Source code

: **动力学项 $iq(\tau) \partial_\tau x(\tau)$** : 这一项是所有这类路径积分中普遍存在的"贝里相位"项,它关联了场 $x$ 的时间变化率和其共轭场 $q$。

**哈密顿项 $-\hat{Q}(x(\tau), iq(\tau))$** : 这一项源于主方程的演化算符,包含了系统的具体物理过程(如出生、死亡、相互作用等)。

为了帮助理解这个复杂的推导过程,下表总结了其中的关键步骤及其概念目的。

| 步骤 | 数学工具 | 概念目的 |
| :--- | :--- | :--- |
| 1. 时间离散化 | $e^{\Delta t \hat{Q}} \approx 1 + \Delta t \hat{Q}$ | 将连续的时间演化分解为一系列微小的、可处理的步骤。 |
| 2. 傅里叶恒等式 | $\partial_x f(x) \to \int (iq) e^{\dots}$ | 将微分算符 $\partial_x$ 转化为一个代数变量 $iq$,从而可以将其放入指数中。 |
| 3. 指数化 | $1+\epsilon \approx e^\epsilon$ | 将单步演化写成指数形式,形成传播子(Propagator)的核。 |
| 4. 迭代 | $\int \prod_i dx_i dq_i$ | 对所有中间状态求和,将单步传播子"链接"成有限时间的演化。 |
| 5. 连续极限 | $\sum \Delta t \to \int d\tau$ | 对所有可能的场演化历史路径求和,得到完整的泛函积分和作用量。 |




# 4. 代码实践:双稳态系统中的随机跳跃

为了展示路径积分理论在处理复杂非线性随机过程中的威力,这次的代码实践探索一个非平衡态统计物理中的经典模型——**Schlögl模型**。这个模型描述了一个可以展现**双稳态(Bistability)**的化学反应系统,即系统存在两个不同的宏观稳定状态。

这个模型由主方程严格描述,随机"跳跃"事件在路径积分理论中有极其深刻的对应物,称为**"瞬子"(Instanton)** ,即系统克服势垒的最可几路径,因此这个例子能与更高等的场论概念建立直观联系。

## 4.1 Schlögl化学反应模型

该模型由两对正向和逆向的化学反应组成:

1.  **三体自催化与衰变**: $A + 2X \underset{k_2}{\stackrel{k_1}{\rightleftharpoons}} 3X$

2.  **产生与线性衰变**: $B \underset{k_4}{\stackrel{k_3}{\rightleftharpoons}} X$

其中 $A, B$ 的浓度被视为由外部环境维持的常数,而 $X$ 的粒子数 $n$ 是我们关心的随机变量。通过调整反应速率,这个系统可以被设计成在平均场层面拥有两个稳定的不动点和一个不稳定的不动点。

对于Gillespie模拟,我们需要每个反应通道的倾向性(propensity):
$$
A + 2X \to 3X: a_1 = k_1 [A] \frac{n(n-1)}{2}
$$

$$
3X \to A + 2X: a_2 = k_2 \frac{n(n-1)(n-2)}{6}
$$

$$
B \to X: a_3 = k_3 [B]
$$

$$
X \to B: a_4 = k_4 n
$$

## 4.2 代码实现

§ §

* **Task goal**: Lines from the one containing "其中 $A, B$ 的浓度被视为由外部环境维持的常数,而" through the final line of the material should be set down exactly, and no other lines.

* **Task result**:
其中 $A, B$ 的浓度被视为由外部环境维持的常数,而 $X$ 的粒子数 $n$ 是我们关心的随机变量。通过调整反应速率,这个系统可以被设计成在平均场层面拥有两个稳定的不动点和一个不稳定的不动点。

对于Gillespie模拟,我们需要每个反应通道的倾向性(propensity):
$$
A + 2X \to 3X: a_1 = k_1 [A] \frac{n(n-1)}{2}
$$

$$
3X \to A + 2X: a_2 = k_2 \frac{n(n-1)(n-2)}{6}
$$

$$
B \to X: a_3 = k_3 [B]
$$

$$
X \to B: a_4 = k_4 n
$$

## 4.2 代码实现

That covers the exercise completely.